___ Textabschnitt ___
Kabul. Die Taliban regieren in Afghanistan mit eiserner Faust. Selbst für kleine Vergehen drohen drakonische Strafen – bis hin zur Steinigung.

Die radikalislamischen Taliban haben in der ostafghanischen Provinz Gasni nach eigenen Angaben sechs Männer mit je 25 bis 39 Peitschenhieben für Verbrechen bestraft. Fünf der Männer seien Diebe gewesen, einer sei beim Sex außerhalb der Ehe erwischt worden, heißt es in einer in der Nacht zum Dienstag veröffentlichten Stellungnahme. Lokale Behörden bestätigten den Bericht am Dienstag.

Die Nachrichtenagentur Pajhwok veröffentlichte außerdem eine Sammlung ähnlicher Vorfälle mit sieben weiteren Opfern in Gasni. Taliban haben demnach dort in den vergangenen zwei Wochen unter anderem ein „unerlaubtes“ Liebespaar verprügelt und ein anderes ausgepeitscht.

Taliban wollen Macht demonstrieren

„Die Taliban machen solche Sachen, weil sie den Leuten beweisen wolle, dass sie da sind und Kontrolle über ein Gebiet haben“, sagte ein Provinzratsmitglied, Nasir Ahmad Fakiri, der Deutschen Presse-Agentur.
___ Bereitgestellte Daten ___
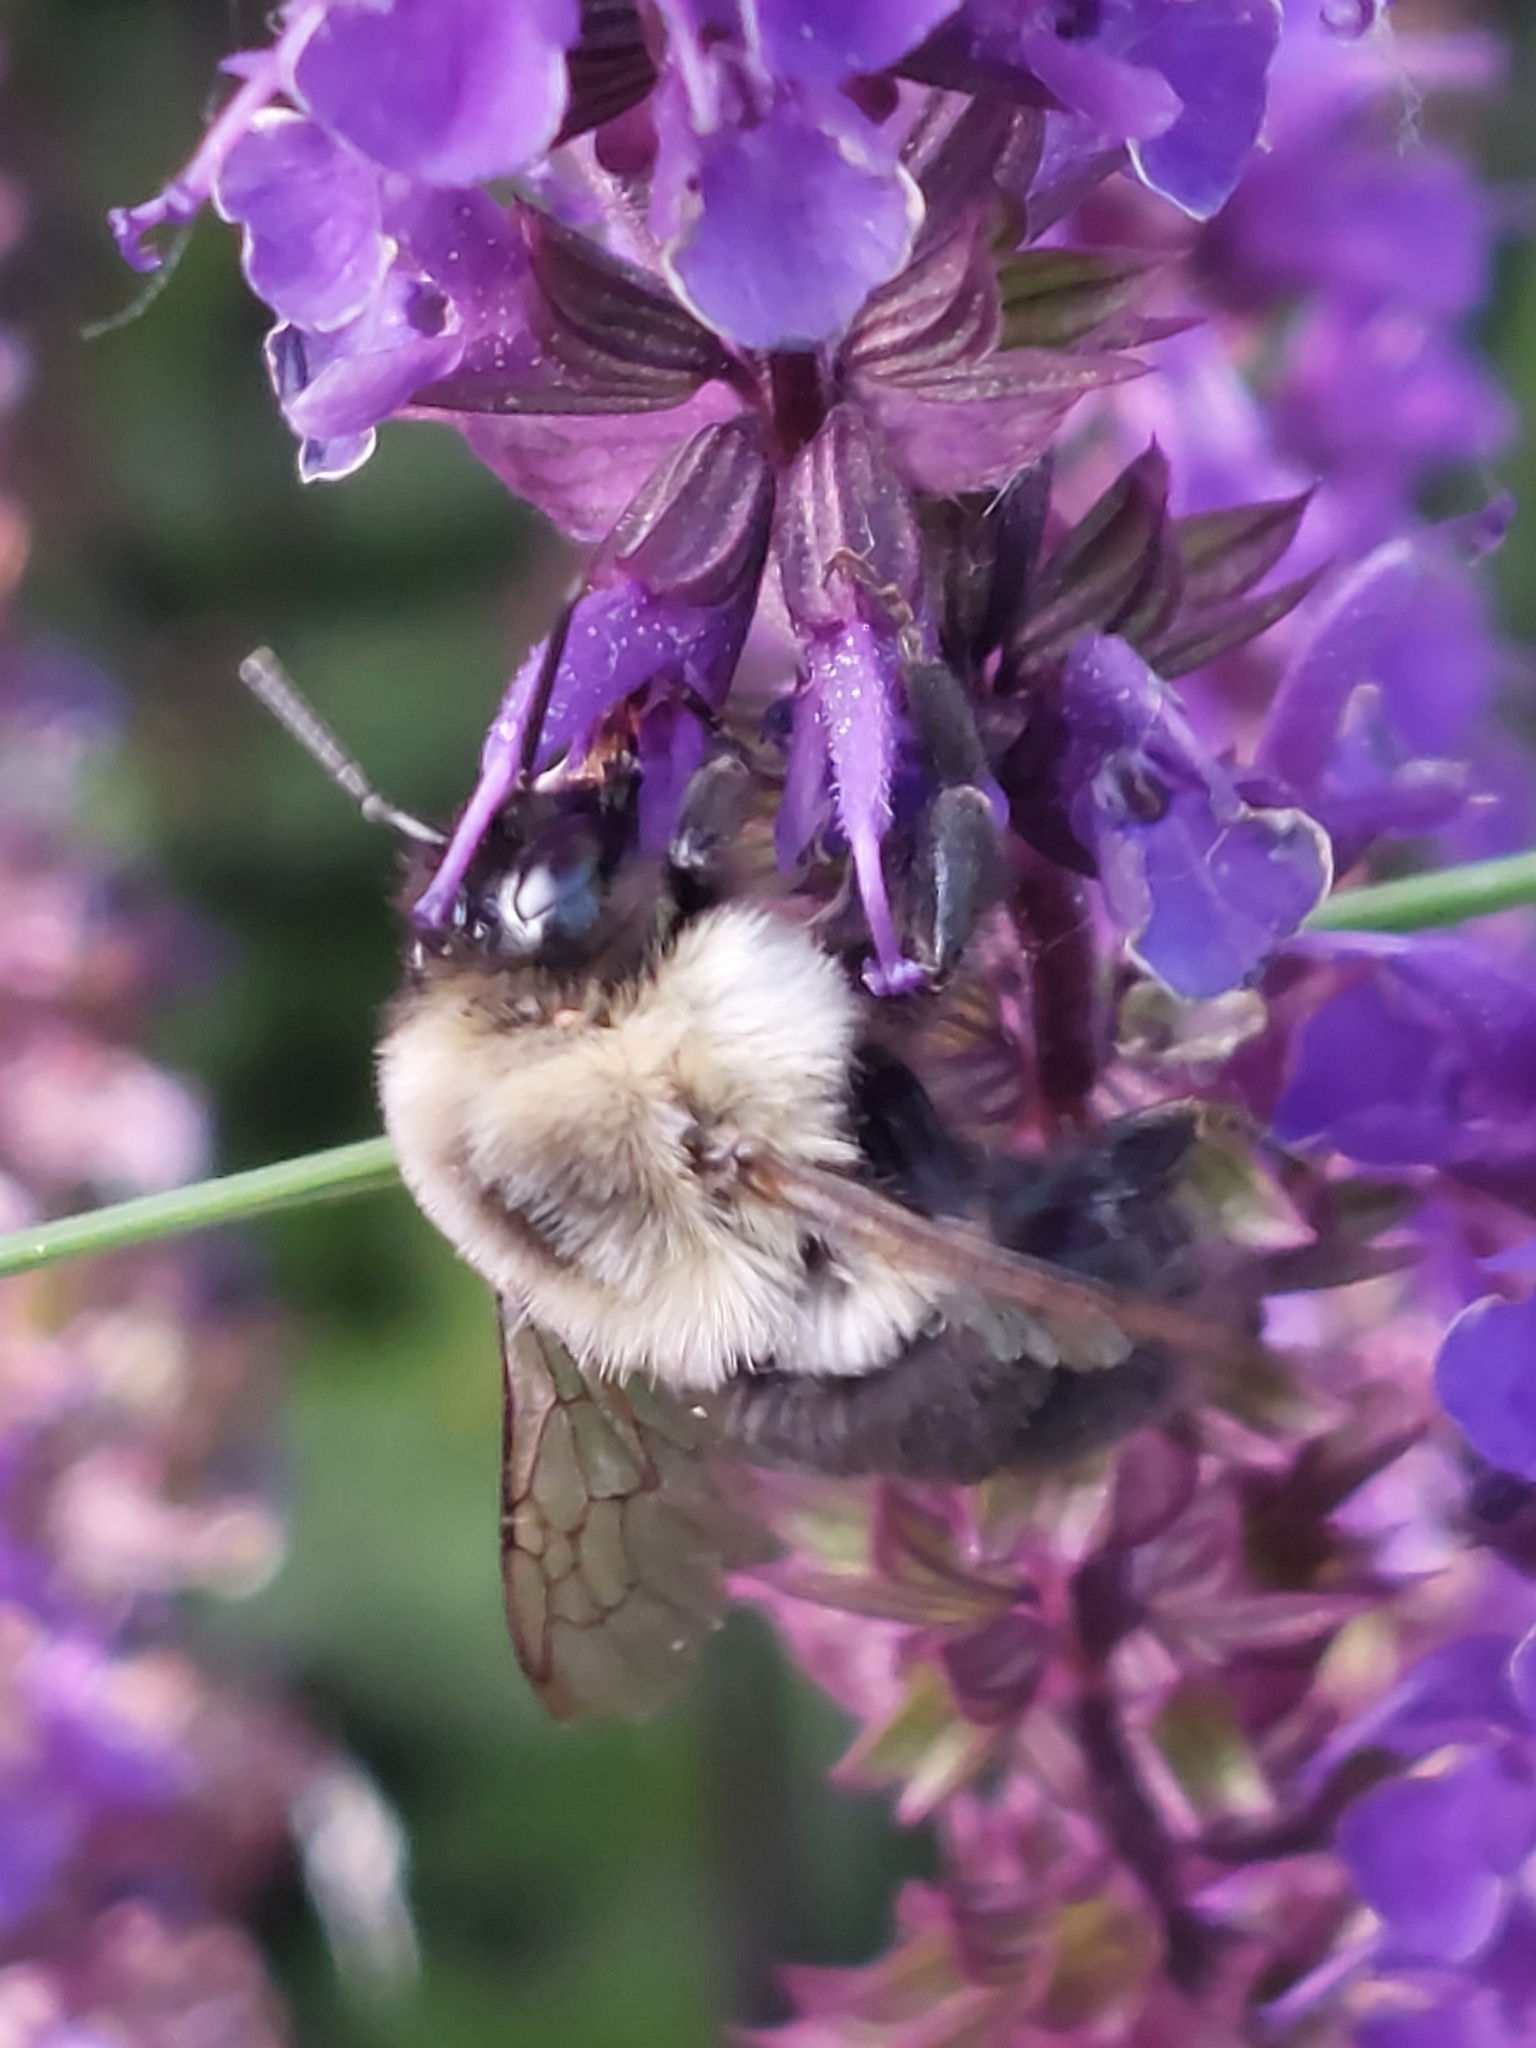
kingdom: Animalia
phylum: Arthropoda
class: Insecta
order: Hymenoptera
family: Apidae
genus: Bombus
___
___ Bereitgestellte Daten ___
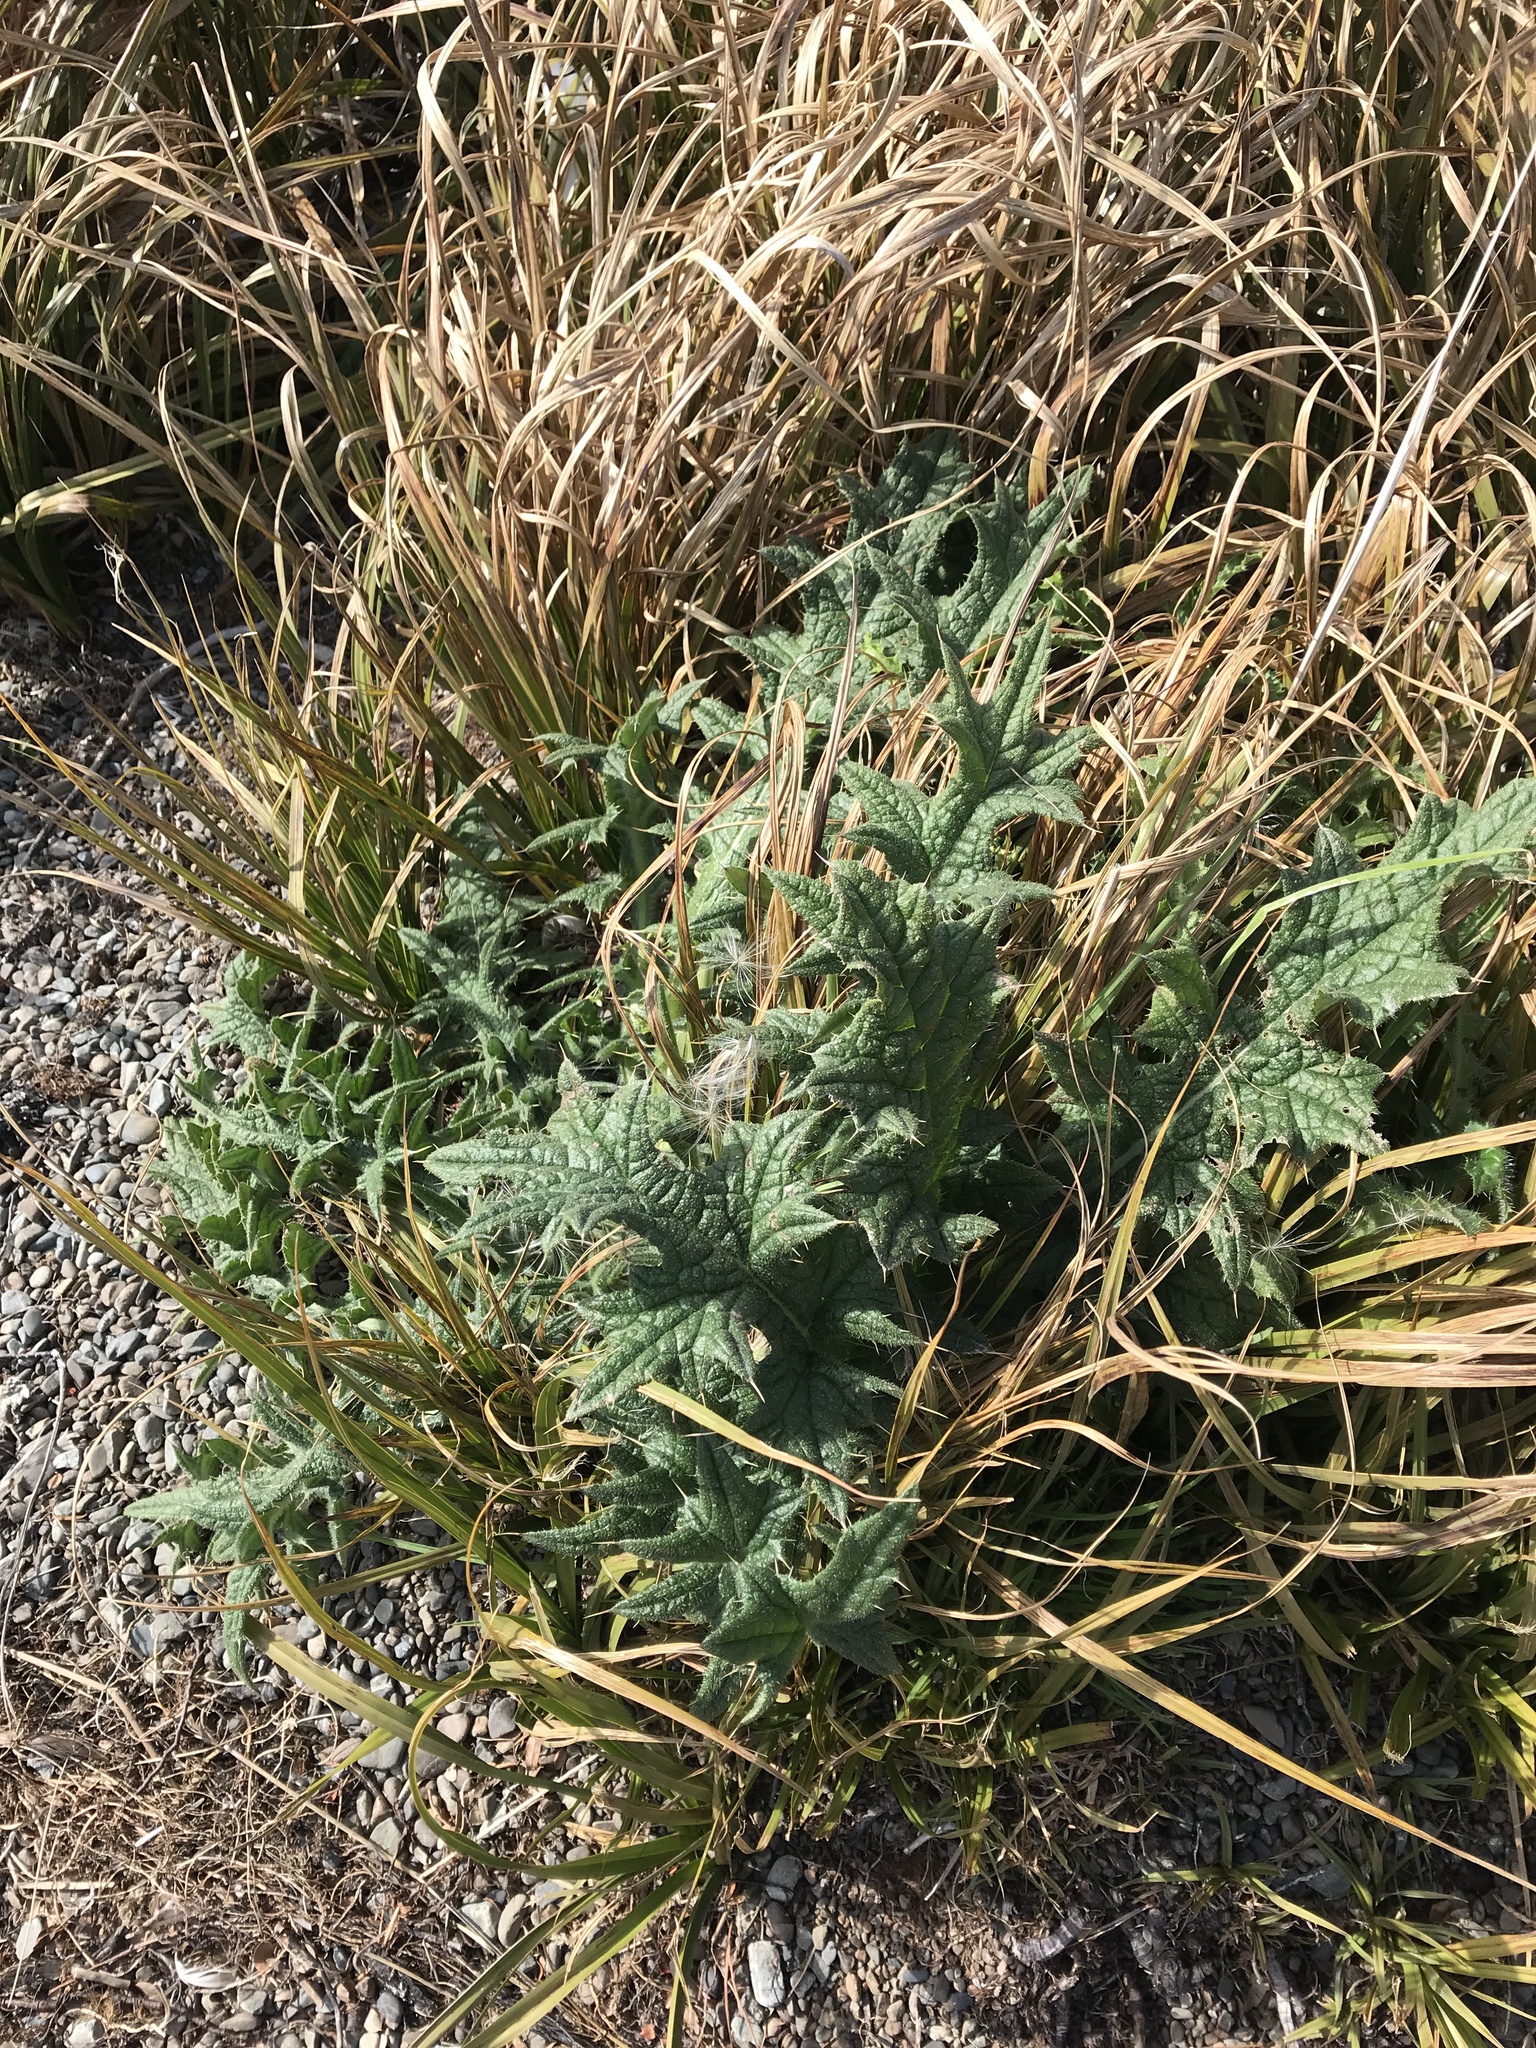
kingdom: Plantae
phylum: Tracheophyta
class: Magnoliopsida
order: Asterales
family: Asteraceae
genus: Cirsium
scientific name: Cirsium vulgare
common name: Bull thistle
___
___ Bereitgestellte Daten ___
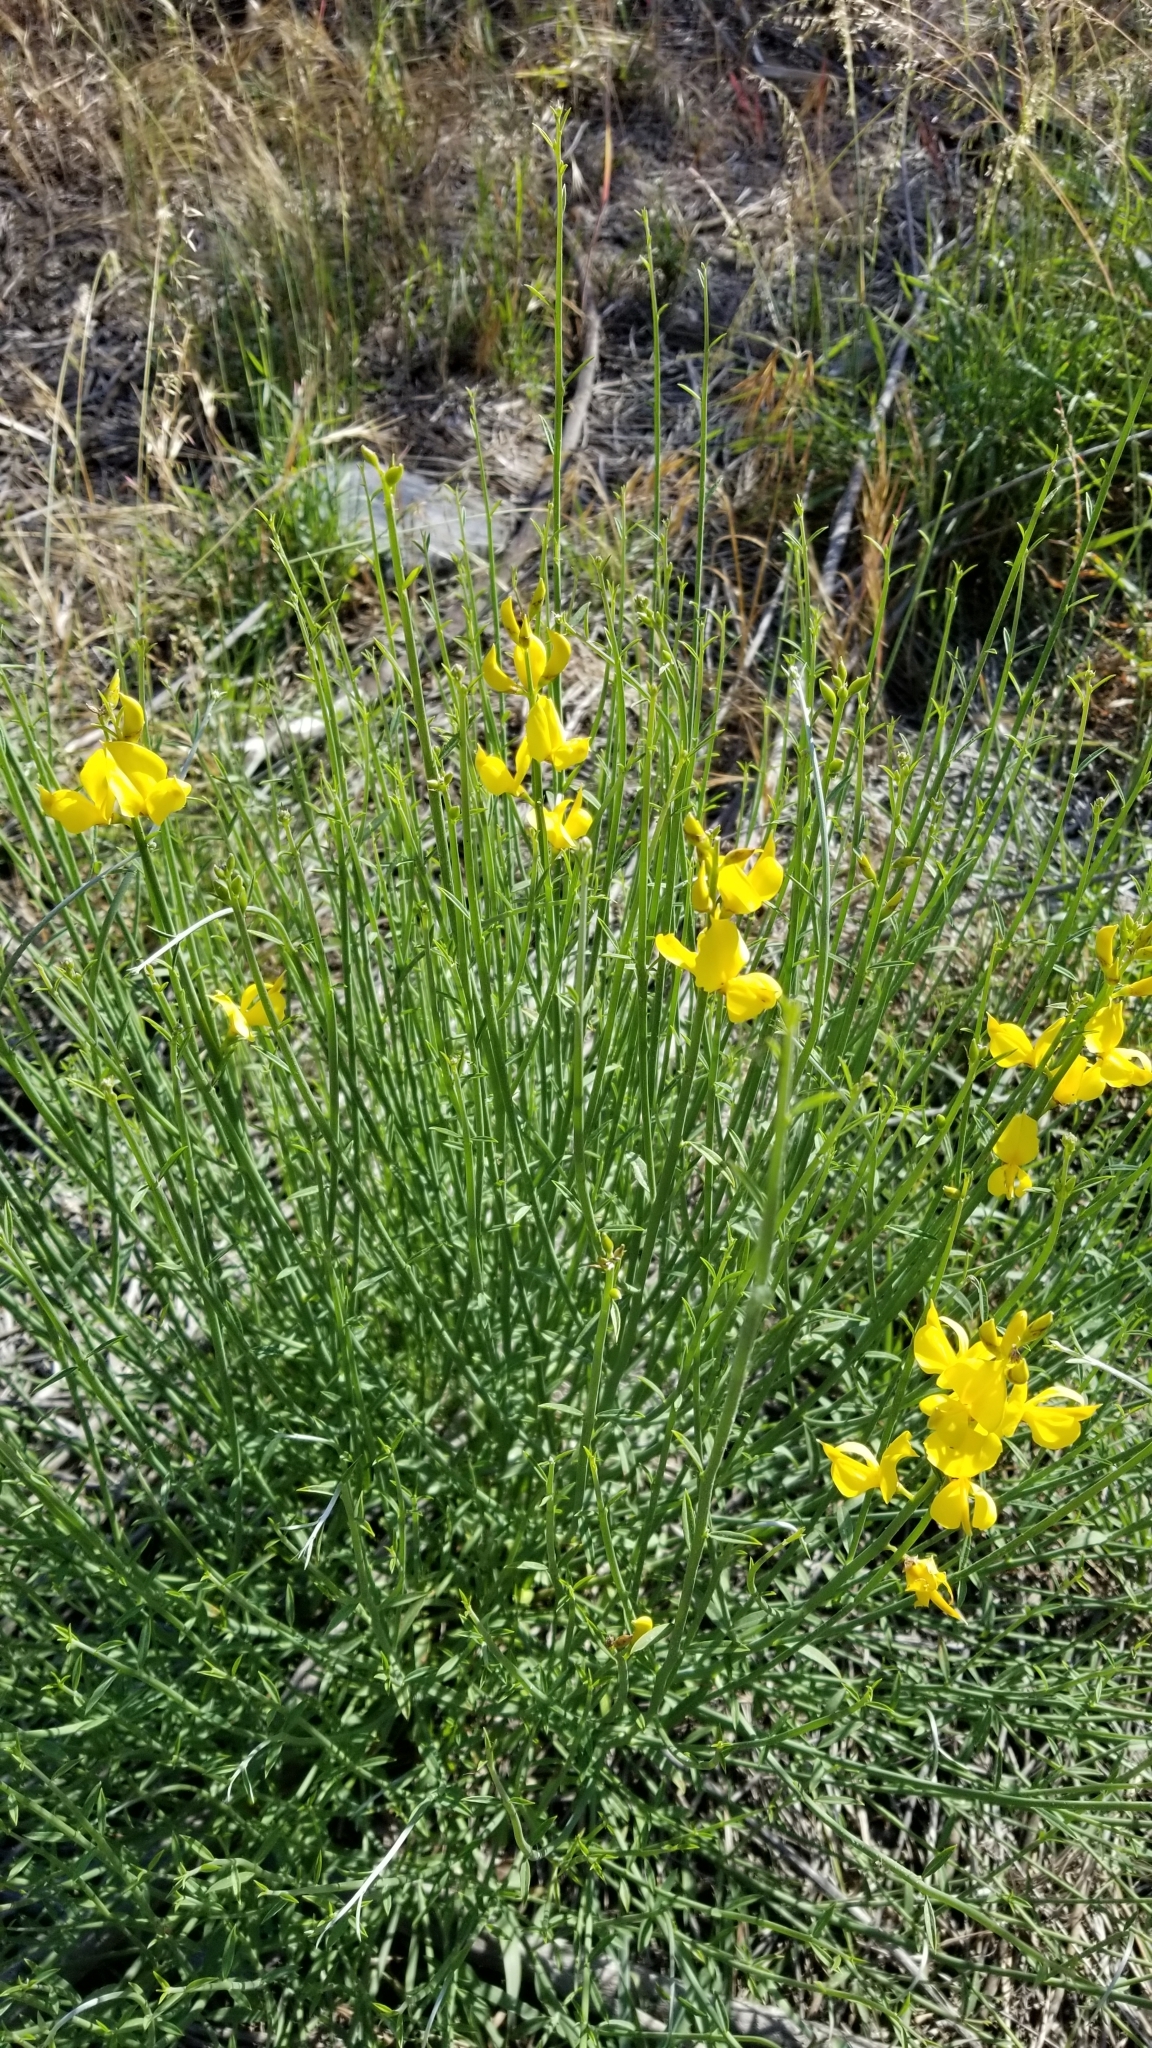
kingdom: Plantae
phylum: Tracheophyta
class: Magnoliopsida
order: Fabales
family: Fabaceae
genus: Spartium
___
Aufgabenstellung
(a) Gib aus dem Text über die Taliban-Strafen in Gasni die Passage von „Die Nachrichtenagentur Pajhwok“ bis „der Deutschen Presse-Agentur.“ wortgetreu wieder.
(b) Wie viele Peitschenhiebe erhielt jeder der sechs Männer laut dem Text über die Taliban-Strafen in Gasni?
(c) Schreibe den Text über die Taliban-Strafen in Gasni im Anschluss an seinen letzten Satz weiter.
Die Daten stammen aus einer anderen Quelle als der Text.

Lösungen
(a)
Die Nachrichtenagentur Pajhwok veröffentlichte außerdem eine Sammlung ähnlicher Vorfälle mit sieben weiteren Opfern in Gasni. Taliban haben demnach dort in den vergangenen zwei Wochen unter anderem ein „unerlaubtes“ Liebespaar verprügelt und ein anderes ausgepeitscht.

Taliban wollen Macht demonstrieren

„Die Taliban machen solche Sachen, weil sie den Leuten beweisen wolle, dass sie da sind und Kontrolle über ein Gebiet haben“, sagte ein Provinzratsmitglied, Nasir Ahmad Fakiri, der Deutschen Presse-Agentur.

(b) Je 25 bis 39 Peitschenhiebe.

(c)
Der Polizeichef der Provinz, Aminullah Amarkhel, sagte, wenn die Taliban wirklich das (islamische) Scharia-Gesetz durchsetzen wollten, müssten sie es zuerst auf sich anwenden. Es habe schon sechs Fälle gegeben, in denen Talibankämpfer Frauen vergewaltigt hätten. Keiner sei bestraft worden.

Öffentliche Hinrichtungen

Andere Fälle von Taliban-Selbstjustiz werden seit Monaten auch aus anderen Landesteilen berichtet. Menschenrechtsaktivisten warnen vor einer Rückkehr der archaischen Strafen der Islamisten, die Afghanistan ausschließlich unter dem Scharia-Gesetz sehen wollen. Dazu zählen Steinigungen, öffentliche Prügel, Exekution durch den Strang oder die Kugel. Mit solchen Mitteln hatten sie das Land vor Beginn der internationalen Intervention vor 15 Jahren regiert.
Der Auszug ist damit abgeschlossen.